Aditya Garg, Sachin Vishwanathan, Sami Siddiqui
Data Bootcamp
Fall 2016
Our project will attempt to solve the age-old debate of whether Lebron James or Michael Jordan was the superior basketball player. We attempt to look at both traditional and advanced statistics to take our crack at answering this question. We look at the players’ respective Player Efficiency Ratings as well as their Win Shares, both offensive and defensive (and total). We will go into further detail below about these advanced statistics as well as our efforts to account for the fact that Jordan and James played in different eras, and thus played against very different competition. Based on our analysis, it seems that Michael Jordan was the better player though the HHI and our own qualitative research suggests that there may be other factors also at play affecting our results.

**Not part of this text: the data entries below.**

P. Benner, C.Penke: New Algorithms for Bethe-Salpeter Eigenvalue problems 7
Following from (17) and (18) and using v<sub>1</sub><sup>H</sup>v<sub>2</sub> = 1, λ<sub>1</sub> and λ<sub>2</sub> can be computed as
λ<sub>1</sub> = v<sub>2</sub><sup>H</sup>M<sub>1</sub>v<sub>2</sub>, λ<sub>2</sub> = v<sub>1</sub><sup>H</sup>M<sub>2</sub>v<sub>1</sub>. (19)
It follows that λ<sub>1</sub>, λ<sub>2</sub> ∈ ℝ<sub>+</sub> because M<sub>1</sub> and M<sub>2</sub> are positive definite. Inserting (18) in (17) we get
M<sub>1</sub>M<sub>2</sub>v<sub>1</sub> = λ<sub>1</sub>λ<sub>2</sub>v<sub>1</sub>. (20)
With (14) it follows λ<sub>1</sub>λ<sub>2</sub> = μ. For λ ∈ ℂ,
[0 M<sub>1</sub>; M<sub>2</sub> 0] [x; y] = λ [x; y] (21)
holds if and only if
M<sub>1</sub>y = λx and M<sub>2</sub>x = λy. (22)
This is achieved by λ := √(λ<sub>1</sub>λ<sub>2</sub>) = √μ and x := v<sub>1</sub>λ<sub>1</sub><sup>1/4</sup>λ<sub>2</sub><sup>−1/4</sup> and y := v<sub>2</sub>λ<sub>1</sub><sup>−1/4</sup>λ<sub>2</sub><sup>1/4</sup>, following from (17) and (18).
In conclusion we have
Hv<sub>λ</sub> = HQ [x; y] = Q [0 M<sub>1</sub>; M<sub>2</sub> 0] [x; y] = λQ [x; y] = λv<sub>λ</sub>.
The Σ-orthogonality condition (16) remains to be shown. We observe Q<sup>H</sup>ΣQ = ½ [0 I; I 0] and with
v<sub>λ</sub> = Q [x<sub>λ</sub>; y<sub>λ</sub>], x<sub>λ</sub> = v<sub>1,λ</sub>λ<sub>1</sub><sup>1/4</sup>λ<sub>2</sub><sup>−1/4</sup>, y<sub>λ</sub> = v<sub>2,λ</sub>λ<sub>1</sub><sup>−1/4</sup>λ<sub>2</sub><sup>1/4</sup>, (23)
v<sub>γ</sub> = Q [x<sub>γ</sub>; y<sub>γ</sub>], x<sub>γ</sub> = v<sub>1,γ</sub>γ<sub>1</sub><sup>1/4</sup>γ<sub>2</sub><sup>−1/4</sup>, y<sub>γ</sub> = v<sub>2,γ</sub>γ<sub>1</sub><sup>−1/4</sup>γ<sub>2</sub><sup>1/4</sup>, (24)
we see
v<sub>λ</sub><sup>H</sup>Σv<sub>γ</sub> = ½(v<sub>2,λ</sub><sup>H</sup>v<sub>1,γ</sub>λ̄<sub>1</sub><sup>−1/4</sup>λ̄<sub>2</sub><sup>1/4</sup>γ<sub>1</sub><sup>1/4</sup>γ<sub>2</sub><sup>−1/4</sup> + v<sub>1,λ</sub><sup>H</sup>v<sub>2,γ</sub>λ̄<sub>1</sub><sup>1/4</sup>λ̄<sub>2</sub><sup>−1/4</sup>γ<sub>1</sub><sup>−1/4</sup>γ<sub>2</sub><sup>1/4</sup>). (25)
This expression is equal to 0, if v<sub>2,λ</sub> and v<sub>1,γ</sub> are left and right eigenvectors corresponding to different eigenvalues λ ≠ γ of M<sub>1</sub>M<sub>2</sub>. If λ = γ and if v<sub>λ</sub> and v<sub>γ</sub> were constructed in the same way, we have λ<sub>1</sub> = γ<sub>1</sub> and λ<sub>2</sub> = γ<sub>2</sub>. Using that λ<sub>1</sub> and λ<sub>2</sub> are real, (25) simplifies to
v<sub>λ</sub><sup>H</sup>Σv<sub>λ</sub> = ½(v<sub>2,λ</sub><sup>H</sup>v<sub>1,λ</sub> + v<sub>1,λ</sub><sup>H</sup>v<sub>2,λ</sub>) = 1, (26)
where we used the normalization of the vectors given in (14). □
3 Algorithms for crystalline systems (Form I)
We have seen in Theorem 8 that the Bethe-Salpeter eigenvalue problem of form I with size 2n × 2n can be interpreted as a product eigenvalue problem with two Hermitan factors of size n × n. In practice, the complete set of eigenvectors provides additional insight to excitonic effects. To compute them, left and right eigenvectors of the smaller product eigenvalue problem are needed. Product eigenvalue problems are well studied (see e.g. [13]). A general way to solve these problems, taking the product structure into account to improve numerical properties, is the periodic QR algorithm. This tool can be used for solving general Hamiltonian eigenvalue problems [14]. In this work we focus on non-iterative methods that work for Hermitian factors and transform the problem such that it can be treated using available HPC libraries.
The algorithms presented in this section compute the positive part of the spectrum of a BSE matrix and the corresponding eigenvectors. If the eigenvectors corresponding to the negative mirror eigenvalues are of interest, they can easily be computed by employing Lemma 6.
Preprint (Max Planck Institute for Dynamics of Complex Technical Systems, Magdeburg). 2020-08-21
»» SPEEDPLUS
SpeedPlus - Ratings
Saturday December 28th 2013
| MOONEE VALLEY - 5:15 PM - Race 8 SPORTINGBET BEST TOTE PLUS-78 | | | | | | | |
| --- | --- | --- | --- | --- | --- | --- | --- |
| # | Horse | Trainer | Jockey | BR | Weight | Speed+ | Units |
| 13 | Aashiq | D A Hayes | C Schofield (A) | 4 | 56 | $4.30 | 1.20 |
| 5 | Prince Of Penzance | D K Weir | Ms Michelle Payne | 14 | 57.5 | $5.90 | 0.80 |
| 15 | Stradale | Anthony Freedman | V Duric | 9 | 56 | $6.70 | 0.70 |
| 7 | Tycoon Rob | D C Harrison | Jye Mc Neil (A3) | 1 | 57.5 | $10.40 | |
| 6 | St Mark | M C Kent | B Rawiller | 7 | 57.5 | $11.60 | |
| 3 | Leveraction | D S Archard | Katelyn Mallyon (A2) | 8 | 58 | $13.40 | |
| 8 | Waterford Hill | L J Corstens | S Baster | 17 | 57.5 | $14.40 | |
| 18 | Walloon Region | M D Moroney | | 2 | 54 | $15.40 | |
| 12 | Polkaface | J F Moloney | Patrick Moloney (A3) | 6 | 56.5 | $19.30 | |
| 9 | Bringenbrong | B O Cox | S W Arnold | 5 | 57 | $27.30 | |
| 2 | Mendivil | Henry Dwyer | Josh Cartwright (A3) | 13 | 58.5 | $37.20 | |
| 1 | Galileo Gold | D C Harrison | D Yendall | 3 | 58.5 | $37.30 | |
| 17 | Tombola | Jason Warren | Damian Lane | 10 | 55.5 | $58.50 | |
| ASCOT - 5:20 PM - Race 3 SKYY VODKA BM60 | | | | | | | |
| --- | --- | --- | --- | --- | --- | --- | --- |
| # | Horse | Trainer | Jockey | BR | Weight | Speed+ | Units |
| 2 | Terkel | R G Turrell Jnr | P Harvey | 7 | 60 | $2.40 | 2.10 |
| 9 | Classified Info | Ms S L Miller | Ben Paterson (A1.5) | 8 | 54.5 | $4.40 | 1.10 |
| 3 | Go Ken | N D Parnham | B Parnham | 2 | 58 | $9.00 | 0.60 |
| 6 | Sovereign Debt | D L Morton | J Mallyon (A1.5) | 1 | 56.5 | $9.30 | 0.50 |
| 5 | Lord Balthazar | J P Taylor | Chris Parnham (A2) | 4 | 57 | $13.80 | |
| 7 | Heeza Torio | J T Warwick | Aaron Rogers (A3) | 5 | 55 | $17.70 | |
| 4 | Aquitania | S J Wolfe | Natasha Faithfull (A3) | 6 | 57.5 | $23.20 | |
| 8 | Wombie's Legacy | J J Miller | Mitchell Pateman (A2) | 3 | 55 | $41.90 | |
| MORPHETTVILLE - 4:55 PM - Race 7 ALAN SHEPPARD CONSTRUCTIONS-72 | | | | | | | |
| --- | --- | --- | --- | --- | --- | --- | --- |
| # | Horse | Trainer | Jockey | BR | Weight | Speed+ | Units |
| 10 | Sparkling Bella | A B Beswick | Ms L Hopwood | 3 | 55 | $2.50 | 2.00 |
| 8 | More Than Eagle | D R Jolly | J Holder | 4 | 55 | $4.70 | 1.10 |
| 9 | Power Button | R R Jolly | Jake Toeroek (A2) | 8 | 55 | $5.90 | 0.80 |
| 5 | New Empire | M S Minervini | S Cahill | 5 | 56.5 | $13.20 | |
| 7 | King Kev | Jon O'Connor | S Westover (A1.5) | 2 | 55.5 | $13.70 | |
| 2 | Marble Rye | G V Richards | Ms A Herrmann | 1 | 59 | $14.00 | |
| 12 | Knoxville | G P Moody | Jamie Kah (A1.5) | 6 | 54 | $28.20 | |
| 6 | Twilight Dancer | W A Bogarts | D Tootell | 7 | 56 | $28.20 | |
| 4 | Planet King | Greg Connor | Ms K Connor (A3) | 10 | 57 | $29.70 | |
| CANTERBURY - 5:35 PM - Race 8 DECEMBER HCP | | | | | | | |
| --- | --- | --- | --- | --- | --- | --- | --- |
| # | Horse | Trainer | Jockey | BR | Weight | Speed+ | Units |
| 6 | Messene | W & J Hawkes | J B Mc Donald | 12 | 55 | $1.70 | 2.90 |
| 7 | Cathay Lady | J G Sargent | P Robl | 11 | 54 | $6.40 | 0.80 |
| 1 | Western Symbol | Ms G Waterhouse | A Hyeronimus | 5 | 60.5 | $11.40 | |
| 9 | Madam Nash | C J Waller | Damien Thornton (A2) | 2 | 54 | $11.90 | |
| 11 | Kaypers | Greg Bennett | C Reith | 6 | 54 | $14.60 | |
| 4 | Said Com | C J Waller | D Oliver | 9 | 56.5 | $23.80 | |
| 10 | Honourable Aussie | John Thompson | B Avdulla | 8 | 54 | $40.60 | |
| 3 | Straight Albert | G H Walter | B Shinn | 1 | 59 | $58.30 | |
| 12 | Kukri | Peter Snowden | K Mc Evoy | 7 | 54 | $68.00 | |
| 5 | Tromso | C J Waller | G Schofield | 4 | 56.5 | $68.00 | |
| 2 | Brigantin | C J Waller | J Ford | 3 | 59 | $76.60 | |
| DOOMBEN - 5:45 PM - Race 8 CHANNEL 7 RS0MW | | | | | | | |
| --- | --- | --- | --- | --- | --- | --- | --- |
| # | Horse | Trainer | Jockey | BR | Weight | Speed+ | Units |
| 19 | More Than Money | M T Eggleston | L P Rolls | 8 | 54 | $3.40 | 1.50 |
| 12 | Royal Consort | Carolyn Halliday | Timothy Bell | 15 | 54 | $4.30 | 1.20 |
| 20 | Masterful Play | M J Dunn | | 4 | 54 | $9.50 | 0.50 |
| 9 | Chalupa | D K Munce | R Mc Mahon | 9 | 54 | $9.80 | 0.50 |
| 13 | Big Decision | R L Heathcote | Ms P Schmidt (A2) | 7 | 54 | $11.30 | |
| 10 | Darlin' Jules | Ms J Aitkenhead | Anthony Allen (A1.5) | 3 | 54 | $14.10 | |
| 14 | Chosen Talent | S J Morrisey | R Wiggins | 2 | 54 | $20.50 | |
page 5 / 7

Michael Jordan took basketball to heights it had never previously reached, especially on the global scale. Jordan was famously cut from his high school’s varsity basketball team his sophomore year but used the snub as motivation to go on to become one of the greatest basketball players of all time. He played college basketball at UNC-Chapel Hill before being drafted in 1984 as the third overall pick by the Chicago Bulls. Jordan went on to become a 14-time all star, 5-time NBA regular season MVP and 6-time NBA Champion and Finals MVP. Despite this greatness, his success did not come without struggles; he missed almost his entire second season due to a broken foot, he retired (at the time) and played minor league baseball during parts of the 1993-1994 and 1994-1995 seasons. He again “retired” after the 1998 NBA Finals only to come back for the 2001-2002 season and officially retired for good after 2002-2003. He is often regarded as the Greatest of All Time because of his dominance on the court as well as in off-court ventures, but we needn’t get into that for the purpose of our project.
Lebron James was drafted straight out of St. Vincent-St. Mary’s High School in 2003 as the first overall draft pick by the Cleveland Cavaliers, his hometown team. Lebron went on to lead the Cavaliers to the NBA Finals in 2007 almost singlehandedly, where they fell to the San Antonio Spurs in four games. James failed to win a championship with the Cavaliers and left for the Miami Heat in 2010, where he spent four years. He led the Heat to the NBA Finals each year he spent in Miami, winning two championships and two Finals MVP awards along the way. He returned to Cleveland and led the Cavaliers to another NBA Finals appearance before falling to the Golden State Warriors. This past season he was able to lead the Cavaliers to their first NBA Title, capturing another NBA Finals MVP award along the way. Though Lebron still has a lot of his career remaining, he has most certainly reached his peak, accumulating an impressive twelve (and still counting) all star appearances, four regular season MVPs, and three Finals MVPs. Lebron has been widely regarded as the best basketball player since Jordan, but our project will aim to answer the question of whether he was actually better than Jordan as a lot of his fans claim.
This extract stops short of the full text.